Кипкеев резанул его острым взглядом.

— Отставить разговорчики... Бери ездовых и марш на конюшню! Я с огневиками — в артпарк. Одна нога здесь, другая там. Минометы к бою, понял?

— Есть! — подтянулся Фурсов.

От сердитых слов старшины все стало на место. Не как было вчера и час назад, а как оно должно быть, когда война. И, подражая командиру батареи, Фурсов буднично крикнул:

— Тревога! Минометчики, разобрать учебные винтовки и за мной!

Казарма на мгновение замерла. Потом красноармейцы начали сноровисто натягивать обмундирование. Оделся и Владимир. Лишь сапог не нашел на положенном месте. Кто-то в суматохе надел их. «Босиком не навоюешь», — резонно решил он и побежал в каптерку, — там всегда валялось много обуви, предназначенной к ремонту. Чьи-то ботинки пришлись впору, и, неумело обмотав толстые икры черными обмотками, он ринулся из казармы. Вырваться наружу, казалось ему, все равно, что вырваться из войны.

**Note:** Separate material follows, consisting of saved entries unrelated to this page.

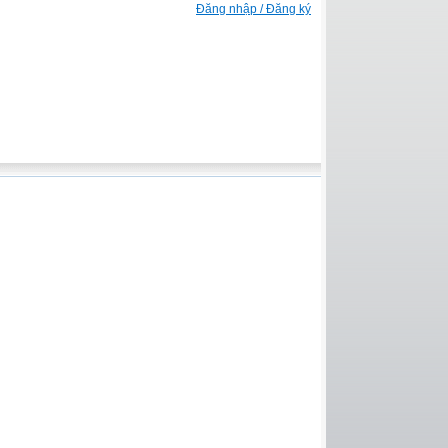
Đăng nhập / Đăng ký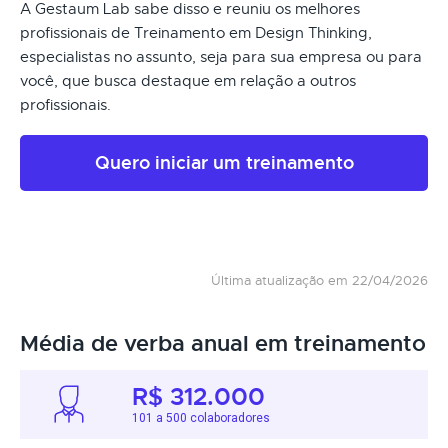
A Gestaum Lab sabe disso e reuniu os melhores
profissionais de Treinamento em Design Thinking,
especialistas no assunto, seja para sua empresa ou para
você, que busca destaque em relação a outros
profissionais.
Quero iniciar um treinamento
Última atualização em 22/04/2026
Média de verba anual em treinamento
R$ 312.000
101 a 500 colaboradores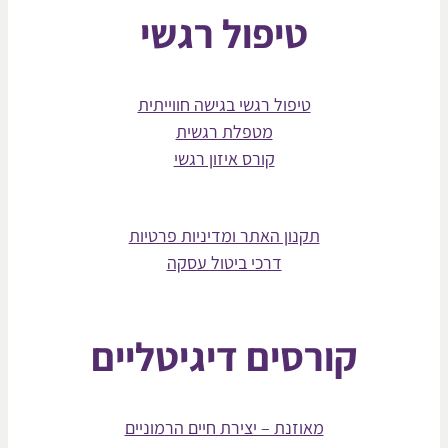
טיפול רגשי
טיפול רגשי בגישה חווייתית
מטפלת רגשית
קורס איזון רגשי
תקנון האתר ומדיניות פרטיות
דרכי ביטול עסקה
קורסים דיגיטליים
מאוזנת – יצירת חיים הרמוניים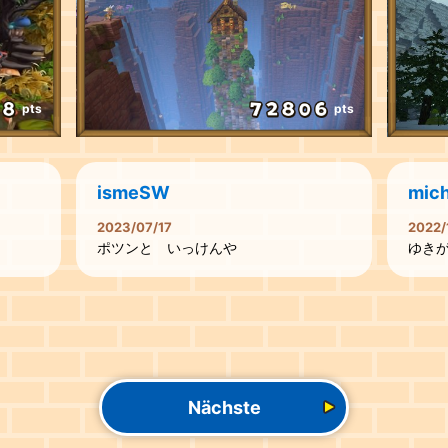
pts
pts
ismeSW
mich
2023/07/17
2022/
ポツンと いっけんや
ゆき
Nächste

Он увидел высвеченный багровыми всполохами крепостной вал, за ним — рассветное небо. Оттуда, сквозь грохот и гарь доносился едва внятный запах отцветающих каштанов. Невдалеке что-то грохнуло. Он покачнулся. Покачнулось старинное трехэтажное здание из красного кирпича, где штаб полка, где полковая школа, где гауптвахта, заслонив ему горизонт. Но Фурсов упрямо глядел на запад. Вокруг все горело: кирпичное здание и курсанты, которые выпрыгивали из горящих окон второго этажа; горела земля, и горело небо. В небе кружились меченые черными крестами бомбардировщики и сорили, сорили бомбами, какими-то свистящими смертным свистом боронами, громыхающими бочками с зажигательной смесью. Горело все, что может и не может гореть.

— Гады... гады! — закричал он, грозя небу кулаком, и этот крик вернул ему самообладание.

Он увидел мечущихся на плацу бойцов, услышал свист и разрывы бомб, ощутил, как жарко горело здание штаба полка. Понял, не от одного огня светло. Рассвело в природе. И еще он понял, гитлеровцы развязали войну, и надо им отвечать на силу силой, на огонь огнем. Мысль заработала четко, ясно. «Собрать батарейцев — и на конюшню. Потом вывезти минометы и поставить на место, согласно боевому предписанию. А-а, хотя бы один командир объявился!»